1) Before becoming successful Heinz went bankrupt. This is how it happened: In 1875 there was a banking crisis in the US. Heinz had already begun a company that sold horseradish. In order to pay for his vegetable shipments Heinz had taken out several bank loans to finance his expansion. But when the crisis hit, the money ran dry and it left Heinz several thousand dollars in debt. Most of the farmers who supplied Heinz with the produce vowed never to do business with him again. So grim were the circumstances that he didn't even have the money to purchase Christmas gifts for his children. Despite this, Heinz was determined that if he would ever become successful he would pay back all of his debts to the farmers who supplied his vegetables. After 5 years of grueling self sacrifice he was able to pay back all of his debts. Besides restoring the trust of his suppliers he was able to lay down the ethical foundation of his second company, F & J Heinz which became the maker of the world famous Ketchup that still bears his name. Many lesser men would have just relocated to begin somewhere else, but not Heinz. Heinz saw business as a way of improving the lives of everyone from the supplier, to the factory worker, to the carriage driver. Heinz held himself to the golden rule, "Do unto others as you would have them do to you."

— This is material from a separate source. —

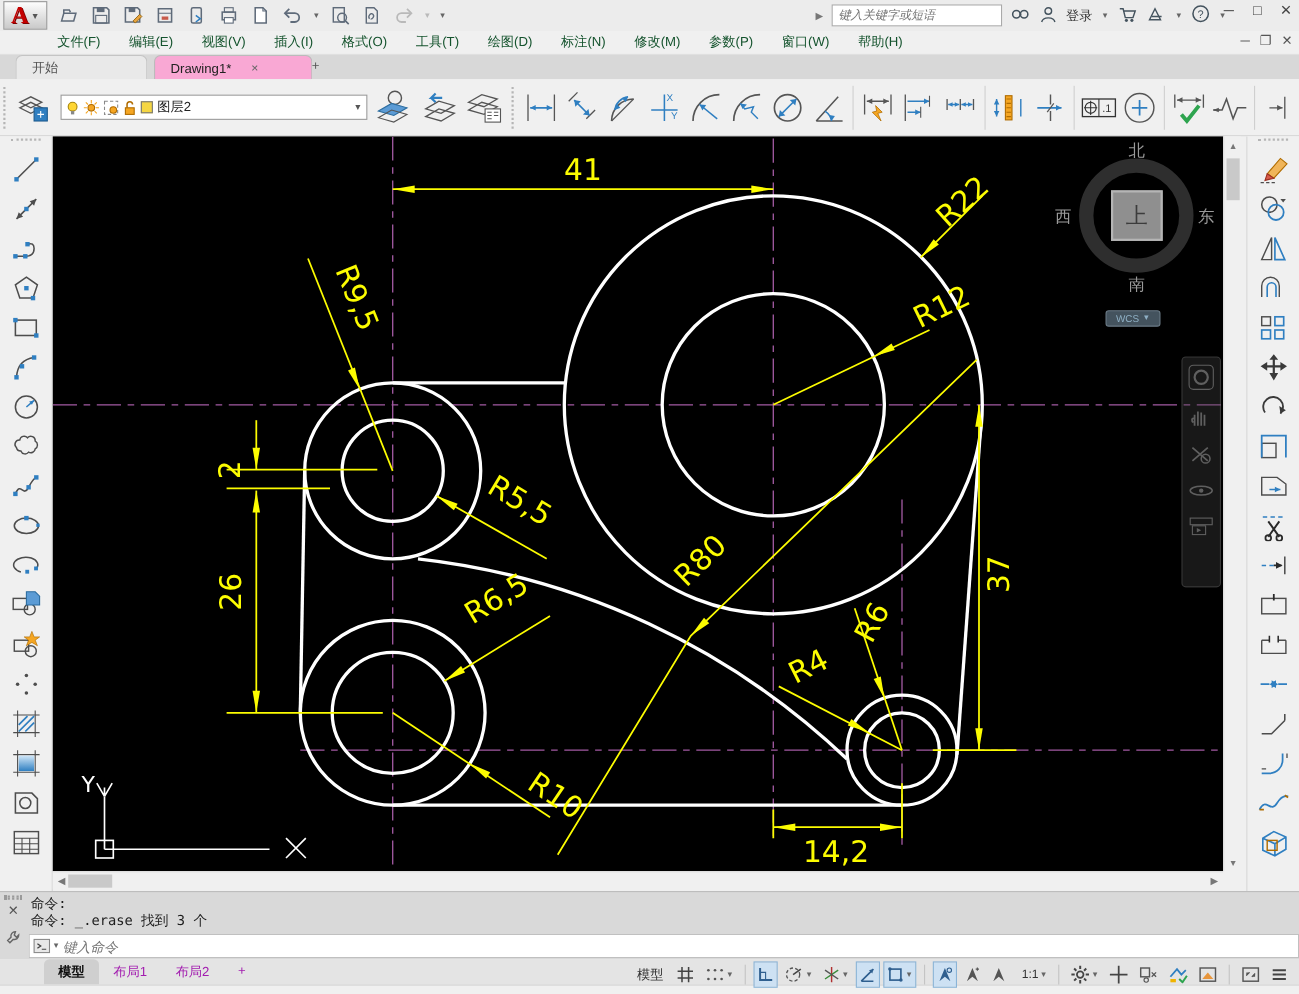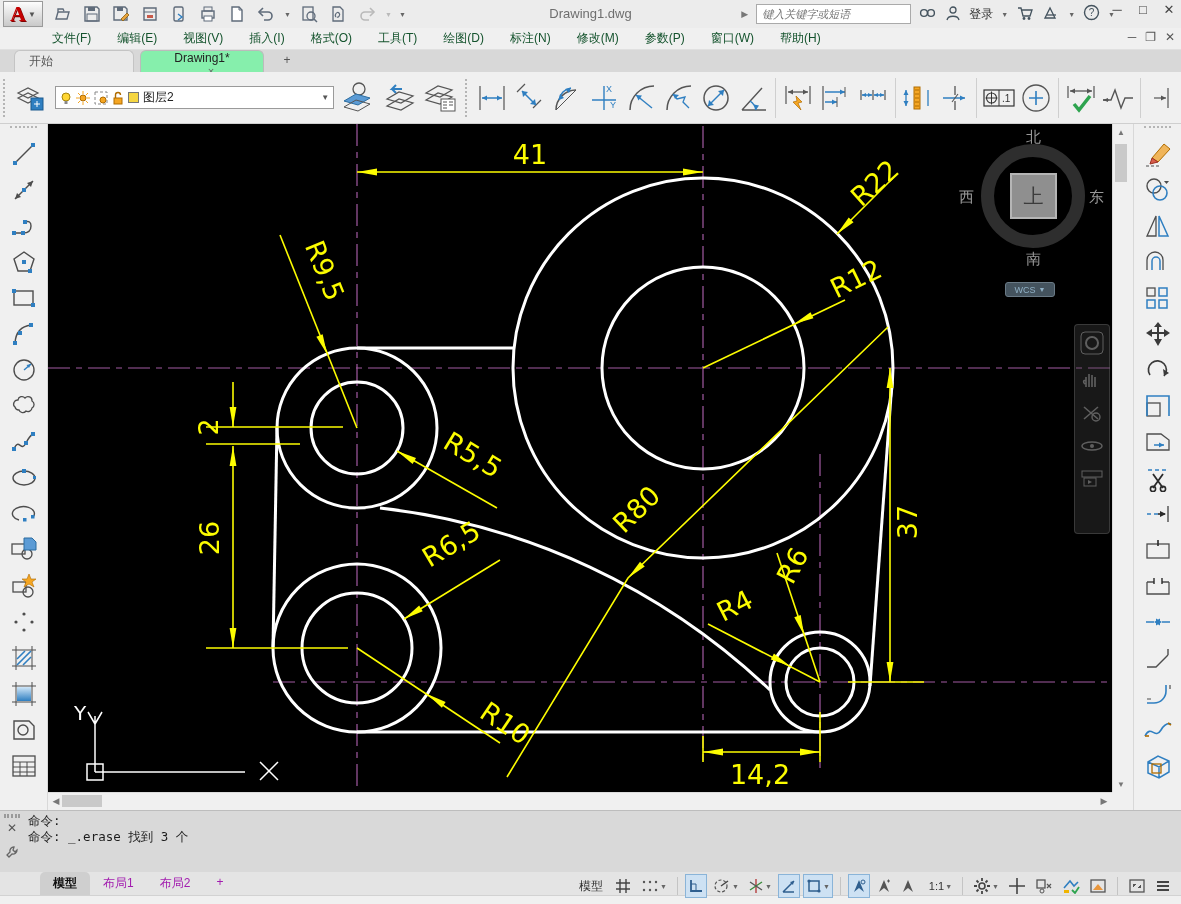"Drawing1.dwg" div { html: <div>Drawing1.dwg</div> -> none }
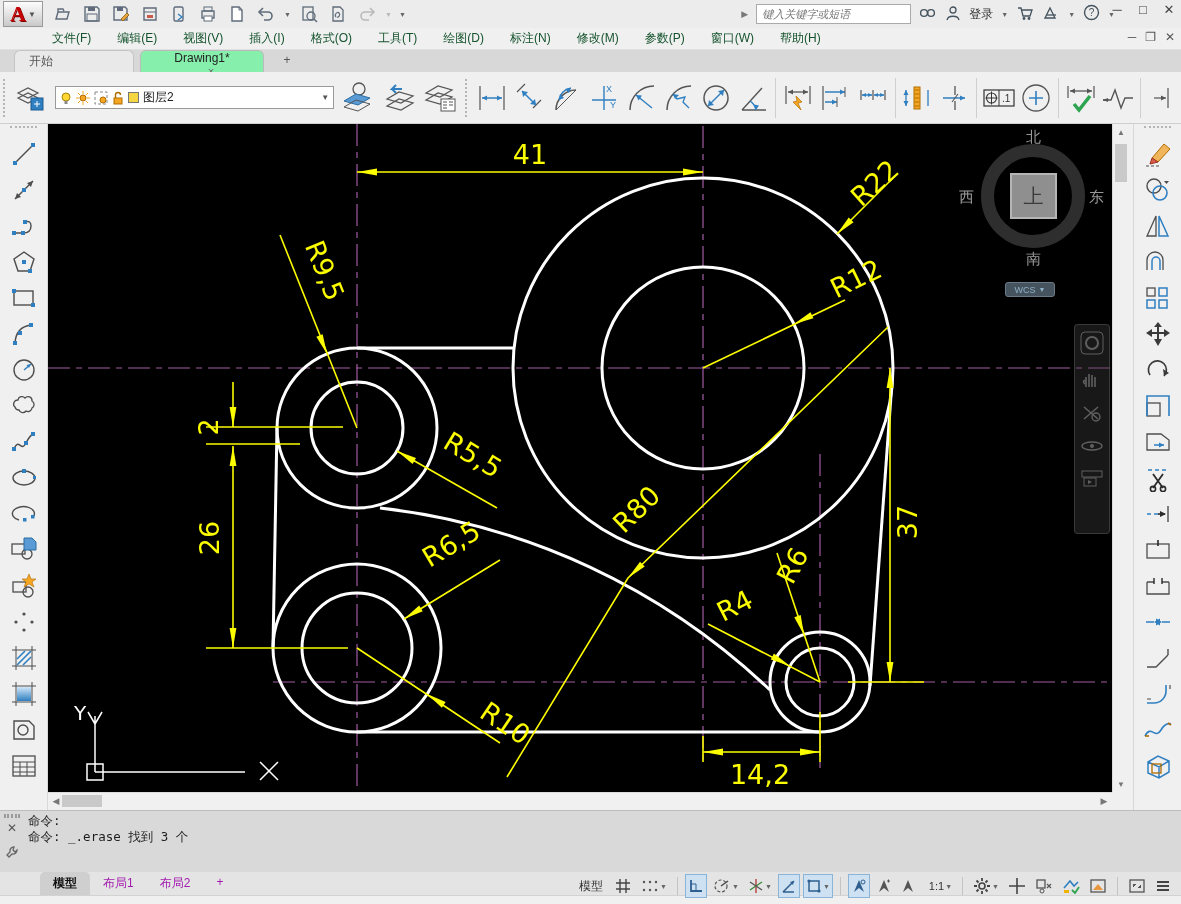"Drawing1*" #tab-drawing { background: #86efac -> #f9a8d4; flex-direction: column -> none; width: 124px -> 144px }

|Heinz advertisement during World War II. Photo Credit Heinz Company|
Heinz is an appropriate role model for today's age. He stands as a testament to the ingenuity and decency of the American spirit. In this age skeptical cynicism it is refreshing to see that someone can be successful and decent at the same time.
I almost forgot - Here's a little conversation piece for your next awkward family gathering:
Do you know how the "57" in the "Heinz 57" name came about? As Henry Heinz was traveling back from a sales pitch in Europe, he asked himself "I wonder how many products my company actually sells?" He counted 57 different items. Then he realized the number was higher, but since he thought the digits 5 & 7 looked good together - he stuck with that number and it was a stroke of advertising genius.